Gout is an inflammatory arthritis that occurs due to the crystallisation of uric acid within joints and a consequent immune response.1 In Australia, 1.5% of the total population and up to 10% of elderly males are affected, making gout one of the most common causes of inflammatory arthritis nationally.2 The prevalence of gout globally is increasing.3,4 The consequences are not limited to joints but involve multiple organ systems, and gout is a significant cause of morbidity and premature mortality.5,6 This, combined with the fact that it is generally poorly managed2 highlights an urgent need for further epidemiological and clinical research into gout.
Epidemiological studies are dependent on medical records to gather research information. Medical records in Australia use the International Classification of Diseases (ICD) coding system to list various diagnoses on discharge (including gout), and the validity of research conducted using these records is dependent on the accuracy the ICD coding. However studies from the USA assessing accuracy of the ICD 9 coding of gout, by comparing patient’s coded as having gout with diagnostic criteria, or by a rheumatologist’s opinion based on chart review have demonstrated poor results.7,8
The gold standard for diagnosing gout is the demonstration of monosodium urate (MSU) crystals in the synovial aspirate. Several related criteria have been developed to improve diagnosis, the most recent being the 2015 gout classification criteria published by American College of Rheumatology and the European League Against Rheumatism (ACR/EULAR) (see Appendix).9 These criteria were intended to counter suboptimal sensitivity and specificity of the pre-existing criteria. They comprise 8 domains including clinical, laboratory and radiological domains. Demonstrating MSU crystals in a symptomatic joint or bursa is deemed to meet the “sufficient criterion” without additional scoring requirement.

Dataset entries
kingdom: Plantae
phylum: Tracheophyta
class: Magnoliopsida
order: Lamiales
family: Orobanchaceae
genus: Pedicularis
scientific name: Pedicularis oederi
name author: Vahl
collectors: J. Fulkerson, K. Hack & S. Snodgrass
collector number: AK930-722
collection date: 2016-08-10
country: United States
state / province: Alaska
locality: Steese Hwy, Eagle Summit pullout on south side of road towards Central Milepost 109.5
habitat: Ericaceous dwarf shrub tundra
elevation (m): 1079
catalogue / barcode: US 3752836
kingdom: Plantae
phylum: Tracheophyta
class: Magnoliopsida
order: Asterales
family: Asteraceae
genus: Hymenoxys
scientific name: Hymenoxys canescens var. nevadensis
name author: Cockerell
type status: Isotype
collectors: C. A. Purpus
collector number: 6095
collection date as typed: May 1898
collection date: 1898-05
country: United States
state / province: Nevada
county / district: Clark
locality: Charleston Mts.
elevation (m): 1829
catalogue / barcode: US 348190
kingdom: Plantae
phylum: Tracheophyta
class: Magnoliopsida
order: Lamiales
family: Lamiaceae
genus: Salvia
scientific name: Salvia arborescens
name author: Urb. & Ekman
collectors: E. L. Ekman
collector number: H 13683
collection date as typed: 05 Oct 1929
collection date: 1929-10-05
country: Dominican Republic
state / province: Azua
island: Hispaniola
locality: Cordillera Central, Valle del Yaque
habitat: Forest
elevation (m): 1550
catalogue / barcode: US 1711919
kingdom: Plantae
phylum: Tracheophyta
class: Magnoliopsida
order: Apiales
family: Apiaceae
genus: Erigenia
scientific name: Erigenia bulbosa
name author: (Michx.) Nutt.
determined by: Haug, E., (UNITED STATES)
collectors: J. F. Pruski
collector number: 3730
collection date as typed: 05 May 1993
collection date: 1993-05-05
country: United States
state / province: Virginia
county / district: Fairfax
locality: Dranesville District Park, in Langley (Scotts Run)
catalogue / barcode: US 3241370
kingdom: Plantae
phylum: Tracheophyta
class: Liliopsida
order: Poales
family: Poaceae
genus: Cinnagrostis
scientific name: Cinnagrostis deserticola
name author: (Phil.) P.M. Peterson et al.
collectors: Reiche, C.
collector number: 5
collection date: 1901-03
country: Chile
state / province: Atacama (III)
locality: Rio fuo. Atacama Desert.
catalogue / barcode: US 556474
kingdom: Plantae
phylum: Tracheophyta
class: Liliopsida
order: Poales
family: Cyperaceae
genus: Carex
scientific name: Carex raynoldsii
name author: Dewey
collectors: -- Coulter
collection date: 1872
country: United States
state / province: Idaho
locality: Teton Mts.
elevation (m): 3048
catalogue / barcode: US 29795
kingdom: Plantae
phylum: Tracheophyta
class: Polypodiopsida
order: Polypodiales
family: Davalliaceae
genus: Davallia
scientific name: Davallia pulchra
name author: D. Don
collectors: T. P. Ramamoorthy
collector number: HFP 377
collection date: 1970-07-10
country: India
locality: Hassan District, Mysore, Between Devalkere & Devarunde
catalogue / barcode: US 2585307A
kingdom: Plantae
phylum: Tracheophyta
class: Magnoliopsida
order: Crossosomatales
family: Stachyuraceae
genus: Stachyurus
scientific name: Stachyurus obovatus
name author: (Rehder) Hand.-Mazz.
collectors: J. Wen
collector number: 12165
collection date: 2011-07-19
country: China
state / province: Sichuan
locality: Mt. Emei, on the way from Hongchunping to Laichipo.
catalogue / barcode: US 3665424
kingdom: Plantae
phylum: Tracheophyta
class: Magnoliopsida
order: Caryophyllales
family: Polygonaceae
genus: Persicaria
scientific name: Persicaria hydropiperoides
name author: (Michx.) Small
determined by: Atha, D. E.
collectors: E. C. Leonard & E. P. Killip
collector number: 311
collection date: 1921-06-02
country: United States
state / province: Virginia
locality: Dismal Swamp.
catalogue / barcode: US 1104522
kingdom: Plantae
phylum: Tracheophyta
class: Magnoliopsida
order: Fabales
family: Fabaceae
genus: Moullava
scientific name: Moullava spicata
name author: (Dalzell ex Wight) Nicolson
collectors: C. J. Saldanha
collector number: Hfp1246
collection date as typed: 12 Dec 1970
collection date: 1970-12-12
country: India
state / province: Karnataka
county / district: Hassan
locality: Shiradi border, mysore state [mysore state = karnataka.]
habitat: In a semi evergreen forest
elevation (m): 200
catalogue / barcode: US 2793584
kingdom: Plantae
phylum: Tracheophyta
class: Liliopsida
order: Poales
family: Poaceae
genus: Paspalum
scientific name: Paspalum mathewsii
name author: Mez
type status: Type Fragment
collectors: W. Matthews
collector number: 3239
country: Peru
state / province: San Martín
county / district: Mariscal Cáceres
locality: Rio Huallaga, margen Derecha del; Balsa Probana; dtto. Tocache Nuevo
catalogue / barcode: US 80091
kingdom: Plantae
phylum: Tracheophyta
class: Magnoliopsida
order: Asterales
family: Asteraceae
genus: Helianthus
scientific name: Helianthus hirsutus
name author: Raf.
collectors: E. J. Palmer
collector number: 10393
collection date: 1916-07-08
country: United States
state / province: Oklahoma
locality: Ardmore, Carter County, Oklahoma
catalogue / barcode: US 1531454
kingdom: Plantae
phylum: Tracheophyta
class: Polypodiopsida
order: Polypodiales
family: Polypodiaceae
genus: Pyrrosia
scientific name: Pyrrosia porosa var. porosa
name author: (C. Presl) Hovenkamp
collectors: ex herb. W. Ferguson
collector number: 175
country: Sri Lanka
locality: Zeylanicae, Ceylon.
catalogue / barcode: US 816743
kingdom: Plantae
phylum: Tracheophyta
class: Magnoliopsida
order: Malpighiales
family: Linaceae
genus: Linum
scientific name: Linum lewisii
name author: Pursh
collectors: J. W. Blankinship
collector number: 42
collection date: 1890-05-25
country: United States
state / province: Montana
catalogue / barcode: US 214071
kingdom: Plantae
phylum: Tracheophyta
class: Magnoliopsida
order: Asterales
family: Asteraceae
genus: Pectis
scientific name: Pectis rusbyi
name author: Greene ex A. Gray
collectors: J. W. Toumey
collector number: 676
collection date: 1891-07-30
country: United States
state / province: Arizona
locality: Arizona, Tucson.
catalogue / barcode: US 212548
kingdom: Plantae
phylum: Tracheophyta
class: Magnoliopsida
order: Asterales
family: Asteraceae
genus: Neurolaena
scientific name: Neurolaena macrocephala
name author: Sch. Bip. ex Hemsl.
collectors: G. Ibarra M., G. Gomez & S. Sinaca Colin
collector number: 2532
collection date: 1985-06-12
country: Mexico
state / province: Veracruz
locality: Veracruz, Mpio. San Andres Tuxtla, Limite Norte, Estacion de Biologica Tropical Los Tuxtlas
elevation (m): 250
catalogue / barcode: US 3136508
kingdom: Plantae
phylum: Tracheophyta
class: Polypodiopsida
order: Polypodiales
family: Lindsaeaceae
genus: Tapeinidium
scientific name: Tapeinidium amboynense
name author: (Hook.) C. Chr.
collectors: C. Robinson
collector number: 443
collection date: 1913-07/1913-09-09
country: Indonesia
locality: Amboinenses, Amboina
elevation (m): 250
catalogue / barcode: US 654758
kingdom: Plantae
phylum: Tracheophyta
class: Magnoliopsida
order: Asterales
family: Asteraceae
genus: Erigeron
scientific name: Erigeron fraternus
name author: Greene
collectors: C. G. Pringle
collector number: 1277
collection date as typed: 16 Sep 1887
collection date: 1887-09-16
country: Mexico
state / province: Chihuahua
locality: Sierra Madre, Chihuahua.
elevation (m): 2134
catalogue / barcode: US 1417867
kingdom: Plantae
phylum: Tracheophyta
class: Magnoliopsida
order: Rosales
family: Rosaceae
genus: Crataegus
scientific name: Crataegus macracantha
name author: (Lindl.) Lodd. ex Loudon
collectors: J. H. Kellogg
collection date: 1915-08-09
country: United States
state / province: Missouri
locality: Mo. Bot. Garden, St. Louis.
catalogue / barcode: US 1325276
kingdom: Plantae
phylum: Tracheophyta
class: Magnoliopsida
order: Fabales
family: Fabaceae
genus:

| Activity list |
1. What share of the total population in Australia does the gout text say is affected by gout?
2. Extract the passage of the gout text that runs from "Gout is an inflammatory" up to and including "research into gout.".

| Per-task answers |
1. 1.5% of the total population.

2.
Gout is an inflammatory arthritis that occurs due to the crystallisation of uric acid within joints and a consequent immune response.1 In Australia, 1.5% of the total population and up to 10% of elderly males are affected, making gout one of the most common causes of inflammatory arthritis nationally.2 The prevalence of gout globally is increasing.3,4 The consequences are not limited to joints but involve multiple organ systems, and gout is a significant cause of morbidity and premature mortality.5,6 This, combined with the fact that it is generally poorly managed2 highlights an urgent need for further epidemiological and clinical research into gout.